Immer deutlicher zeigt sich ein Bild, das viele Bürger – quer durch alle gesellschaftlichen Bereiche – in wachsender Sorge vereint: Die aktuelle Bundesregierung ist in ihrer strategischen, fachlichen und organisatorischen Führungsfähigkeit überfordert. Dies ist kein Vorwurf, sondern eine Beschreibung der Realität, die sich aus hunderten kleinen Indizien zusammensetzt:

• mangelnde wirtschaftspolitische Steuerung

• unklare Prioritäten

• widersprüchliche Entscheidungen

• Stagnation in zentralen Reformbereichen

• ein wachsendes Vertrauensdefizit innerhalb der Bevölkerung

• und ein sichtbarer Verlust an internationaler Orientierungskraft

Österreich wirkt nach außen stabil, doch im Inneren regiert Unsicherheit. Nicht weil äußere Feinde uns bedrohen – sondern weil politische Führung ihren Auftrag nicht mehr ausreichend erfüllt.

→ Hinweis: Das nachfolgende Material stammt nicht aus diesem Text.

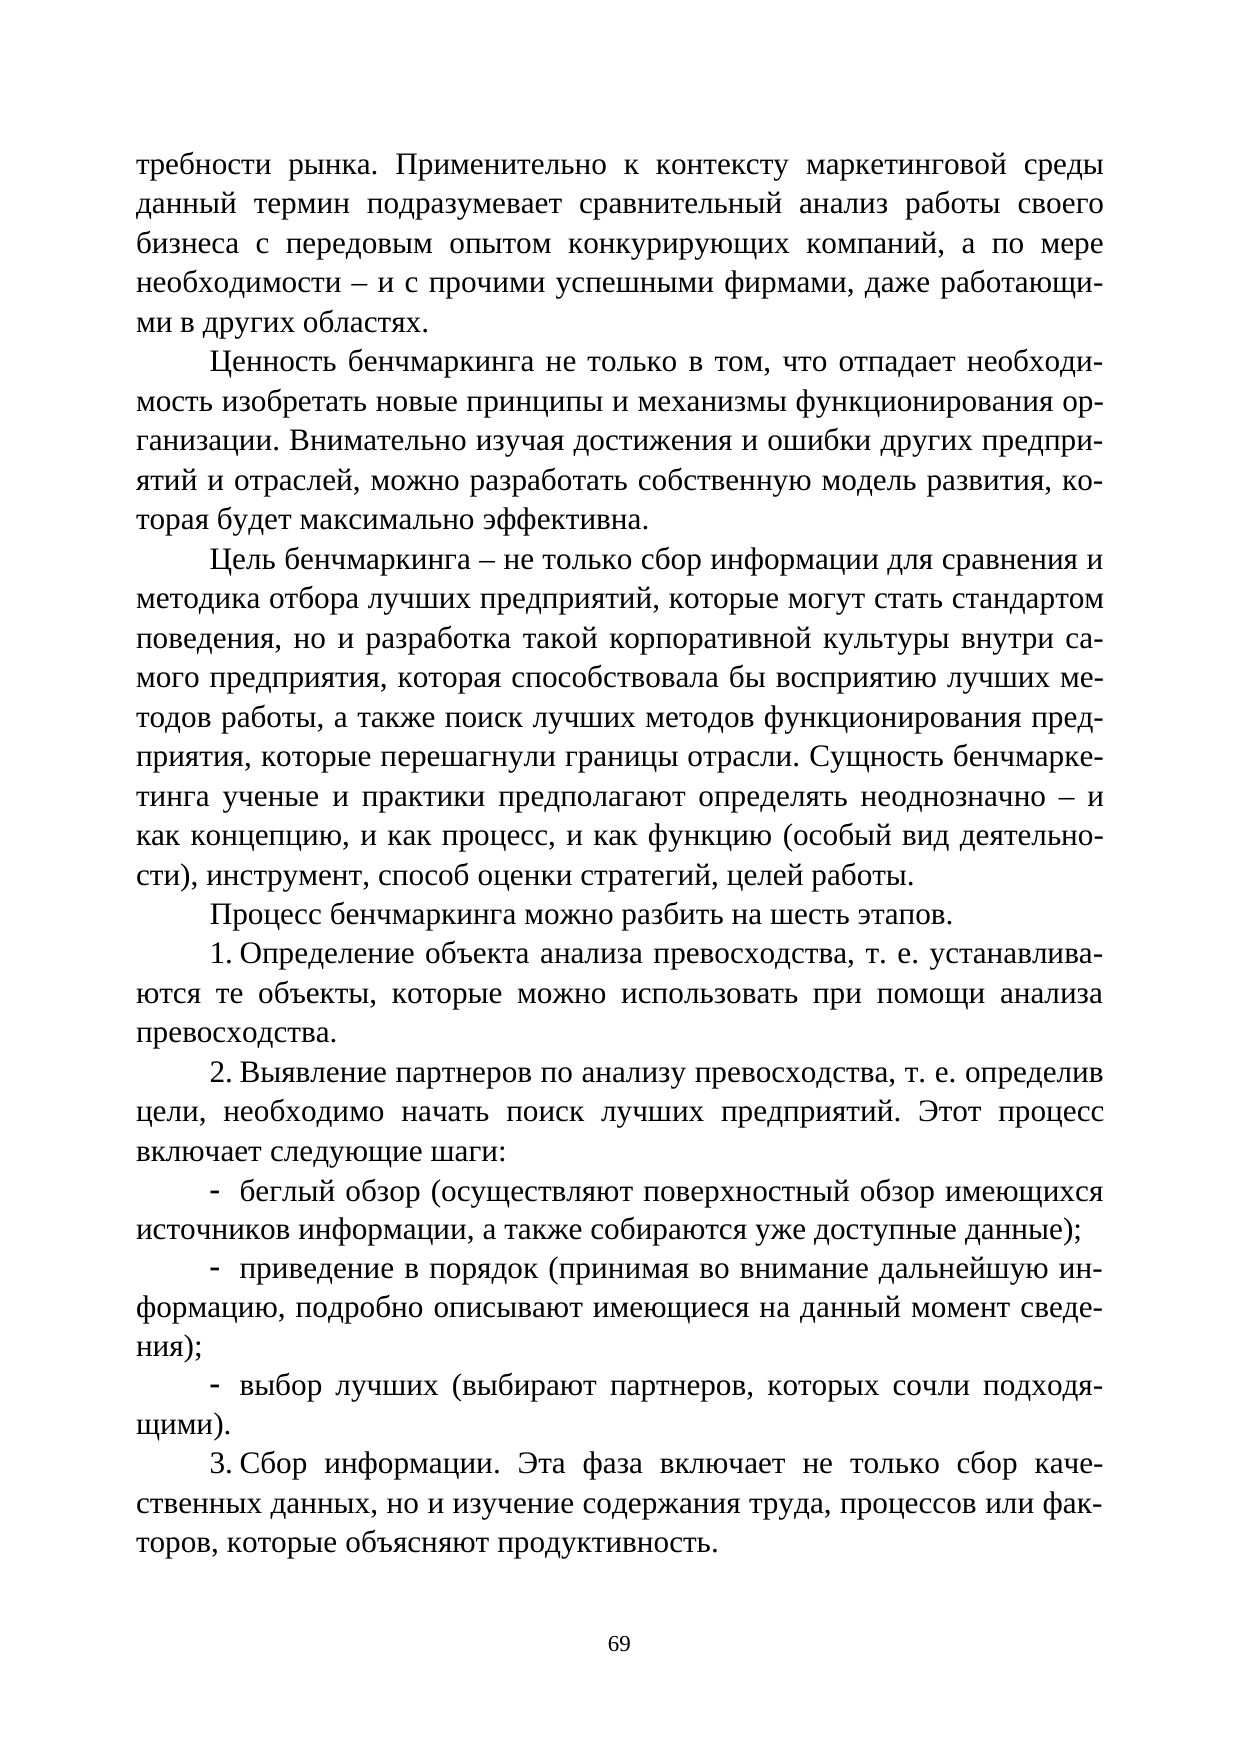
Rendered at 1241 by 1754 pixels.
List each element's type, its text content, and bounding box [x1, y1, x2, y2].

list Определение объекта анализа превосходства, т. е. устанавлива- ются те объекты, которые можно использовать при помощи анализа превосходства. [136, 935, 1104, 1050]
text Ценность бенчмаркинга не только в том, что отпадает необходи- мость изобретать новые принципы и механизмы функционирования ор- ганизации. Внимательно изучая достижения и ошибки других предпри- ятий и отраслей, можно разработать собственную модель развития, ко- торая будет максимально эффективна. [136, 342, 1104, 536]
list приведение в порядок (принимая во внимание дальнейшую ин- формацию, подробно описывают имеющиеся на данный момент сведе- ния); [136, 1250, 1104, 1363]
list выбор лучших (выбирают партнеров, которых сочли подходя- щими). [136, 1367, 1104, 1441]
list беглый обзор (осуществляют поверхностный обзор имеющихся источников информации, а также собираются уже доступные данные); [136, 1172, 1104, 1246]
text Цель бенчмаркинга – не только сбор информации для сравнения и методика отбора лучших предприятий, которые могут стать стандартом поведения, но и разработка такой корпоративной культуры внутри са- мого предприятия, которая способствовала бы восприятию лучших ме- тодов работы, а также поиск лучших методов функционирования пред- приятия, которые перешагнули границы отрасли. Сущность бенчмарке- тинга ученые и практики предполагают определять неоднозначно – и как концепцию, и как процесс, и как функцию (особый вид деятельно- сти), инструмент, способ оценки стратегий, целей работы. [136, 540, 1105, 892]
text требности рынка. Применительно к контексту маркетинговой среды данный термин подразумевает сравнительный анализ работы своего бизнеса с передовым опытом конкурирующих компаний, а по мере необходимости – и с прочими успешными фирмами, даже работающи- ми в других областях. [136, 145, 1104, 339]
text Процесс бенчмаркинга можно разбить на шесть этапов. [209, 895, 1128, 931]
list Выявление партнеров по анализу превосходства, т. е. определив цели, необходимо начать поиск лучших предприятий. Этот процесс включает следующие шаги: [136, 1053, 1104, 1168]
list Сбор информации. Эта фаза включает не только сбор каче- ственных данных, но и изучение содержания труда, процессов или фак- торов, которые объясняют продуктивность. [136, 1444, 1104, 1559]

Sehr geehrter Herr Bundespräsident, Sie sind der Hüter der Verfassung. Aber dieser Titel ist nicht symbolisch, sondern verpflichtend. Die Bundesverfassung hat das Amt des Bundespräsidenten bewusst so ausgestaltet, dass es im Ernstfall handeln kann:

• Sie können eine Regierung entlassen.

• Sie können Minister abberufen.

• Sie können Neuwahlen ermöglichen.

• Sie können Stabilität herstellen, wenn die Regierung selbst kein Stabilitätsfaktor mehr ist.

Diese Kompetenzen sind kein politisches Dekor. Sie sind der Sicherheitsmechanismus der Republik.

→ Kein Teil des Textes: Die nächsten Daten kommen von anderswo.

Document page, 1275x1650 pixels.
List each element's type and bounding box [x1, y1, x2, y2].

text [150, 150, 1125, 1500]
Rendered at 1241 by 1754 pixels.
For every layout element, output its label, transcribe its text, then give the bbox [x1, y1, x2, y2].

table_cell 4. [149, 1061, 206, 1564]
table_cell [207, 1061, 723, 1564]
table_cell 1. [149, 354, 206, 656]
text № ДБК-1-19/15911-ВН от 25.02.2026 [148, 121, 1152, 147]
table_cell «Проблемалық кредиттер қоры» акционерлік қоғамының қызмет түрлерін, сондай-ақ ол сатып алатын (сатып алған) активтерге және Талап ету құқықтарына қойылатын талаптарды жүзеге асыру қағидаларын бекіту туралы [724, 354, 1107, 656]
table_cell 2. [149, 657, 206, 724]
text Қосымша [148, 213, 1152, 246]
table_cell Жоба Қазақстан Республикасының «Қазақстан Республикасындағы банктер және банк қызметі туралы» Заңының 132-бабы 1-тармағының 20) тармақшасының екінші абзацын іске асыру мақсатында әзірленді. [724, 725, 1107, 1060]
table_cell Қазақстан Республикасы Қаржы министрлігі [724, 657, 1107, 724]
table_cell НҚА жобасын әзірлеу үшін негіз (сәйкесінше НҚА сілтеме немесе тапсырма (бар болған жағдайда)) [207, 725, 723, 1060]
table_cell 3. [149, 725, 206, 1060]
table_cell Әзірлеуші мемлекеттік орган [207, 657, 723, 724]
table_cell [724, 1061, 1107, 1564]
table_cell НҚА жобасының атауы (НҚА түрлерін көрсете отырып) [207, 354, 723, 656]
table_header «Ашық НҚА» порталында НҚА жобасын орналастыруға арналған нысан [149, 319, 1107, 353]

Ich wende mich an Sie, weil viele Menschen in diesem Land nicht mehr glauben, dass die derzeitige Bundesregierung Österreich sicher durch die kommenden Jahre führen kann. Nicht aufgrund politischer Weltanschauungen, sondern aufgrund des sichtbaren Mangels an Kompetenz, strategischer Planung und Führungsfähigkeit. Wirtschaftliche Risiken steigen, gesellschaftliche Spannungen nehmen zu, internationale Unsicherheiten wachsen – und Österreich scheint innenpolitisch im Blindflug gefangen. Die Frage, die sich stellt, ist daher nicht mehr theoretisch:

Wann wird der Punkt erreicht sein, an dem Eingreifen nicht mehr eine Option, sondern eine Pflicht wird?

Sehr geehrter Herr Bundespräsident, Sie haben in Ihrer Amtszeit oft betont, dass Zusammenhalt, Verantwortung und Stabilität die Grundpfeiler unserer Demokratie sind. 

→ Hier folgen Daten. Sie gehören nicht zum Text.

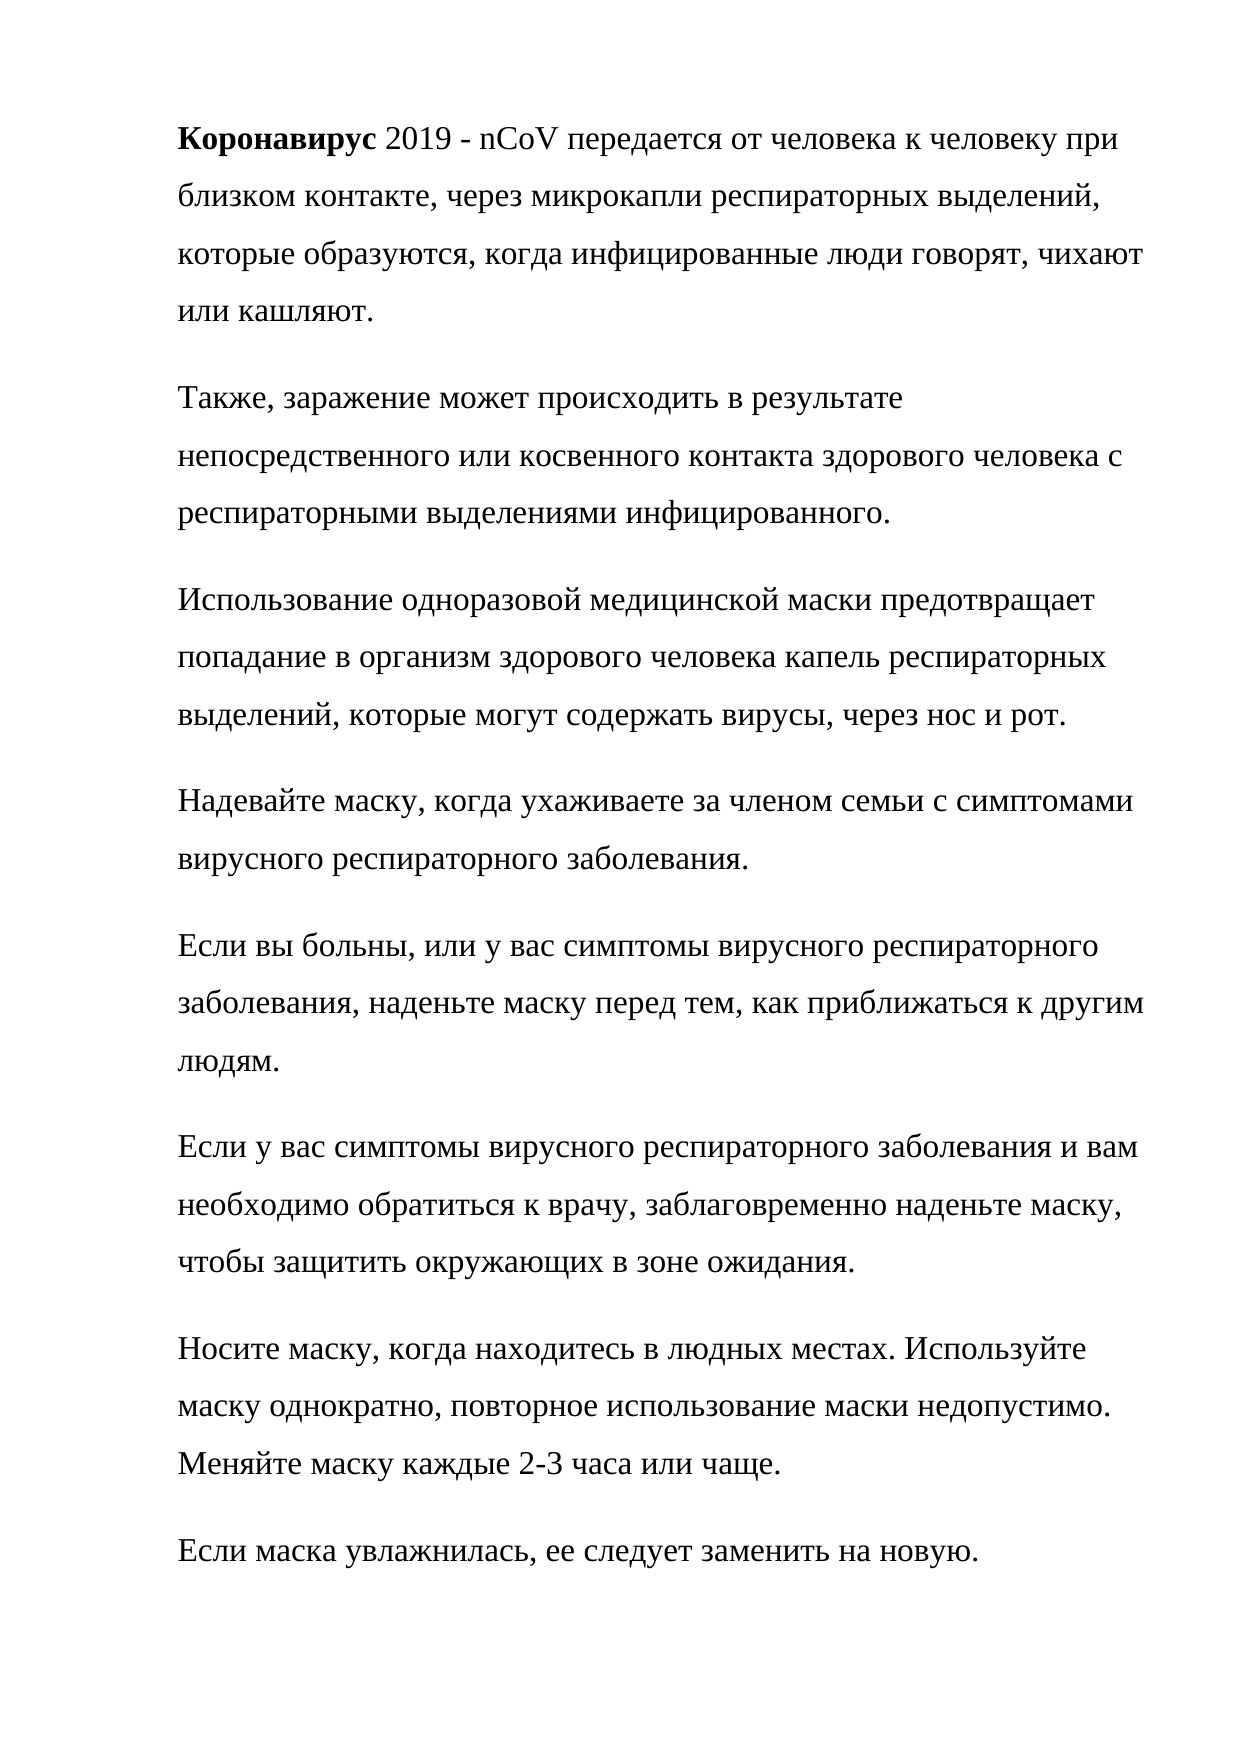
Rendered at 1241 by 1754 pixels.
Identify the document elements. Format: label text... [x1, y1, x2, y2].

text Использование одноразовой медицинской маски предотвращает попадание в организм здорового человека капель респираторных выделений, которые могут содержать вирусы, через нос и рот. [177, 579, 1152, 732]
text Если вы больны, или у вас симптомы вирусного респираторного заболевания, наденьте маску перед тем, как приближаться к другим людям. [177, 925, 1152, 1078]
text Если маска увлажнилась, ее следует заменить на новую. [177, 1530, 1152, 1568]
text Коронавирус 2019 - nCoV передается от человека к человеку при близком контакте, через микрокапли респираторных выделений, которые образуются, когда инфицированные люди говорят, чихают или кашляют. [177, 118, 1152, 329]
text Также, заражение может происходить в результате непосредственного или косвенного контакта здорового человека с респираторными выделениями инфицированного. [177, 377, 1152, 531]
text Надевайте маску, когда ухаживаете за членом семьи с симптомами вирусного респираторного заболевания. [177, 781, 1152, 876]
text Носите маску, когда находитесь в людных местах. Используйте маску однократно, повторное использование маски недопустимо. Меняйте маску каждые 2-3 часа или чаще. [177, 1328, 1152, 1481]
text Если у вас симптомы вирусного респираторного заболевания и вам необходимо обратиться к врачу, заблаговременно наденьте маску, чтобы защитить окружающих в зоне ожидания. [177, 1126, 1152, 1280]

Doch Zusammenhalt entsteht nicht, wenn eine überforderte Regierung das Vertrauen der Bevölkerung verliert.

Verantwortung entsteht nicht, wenn politische Fehler aus Angst vor einem Eingriff hingenommen werden.

Und Stabilität entsteht nicht, wenn ein Land ohne klaren Kurs durch Krisen treibt.

Es ist legitim, wenn ein Staatsoberhaupt abwartet. Aber es ist gefährlich, wenn Abwarten zur Untätigkeit wird – während sich die Lage verschärft. Ich ersuche Sie daher mit allem Respekt, aber mit großer Deutlichkeit: Prüfen Sie, ob die Bundesregierung noch in der Lage ist, ihren Auftrag zu erfüllen. Und handeln Sie – im Rahmen Ihrer verfassungsmäßigen Befugnisse –, wenn diese Fähigkeit nicht mehr gegeben ist.

Denn es geht nicht um Parteien.

Nicht um Ideologien.

Nicht um politische Machtspiele.

Es geht um Österreich.

Es geht um die Zukunft dieses Landes.

Es geht um die Frage, ob wir rechtzeitig korrigieren – oder erst dann, wenn der Schaden längst eingetreten ist.

Sehr geehrter Herr Bundespräsident, die Republik vertraut darauf, dass Sie im entscheidenden Moment nicht nur die Rolle, sondern auch die Verantwortung Ihres Amtes wahrnehmen. 

Mit Respekt, aber mit der Klarheit eines Bürgers, dem dieses Land am Herzen liegt.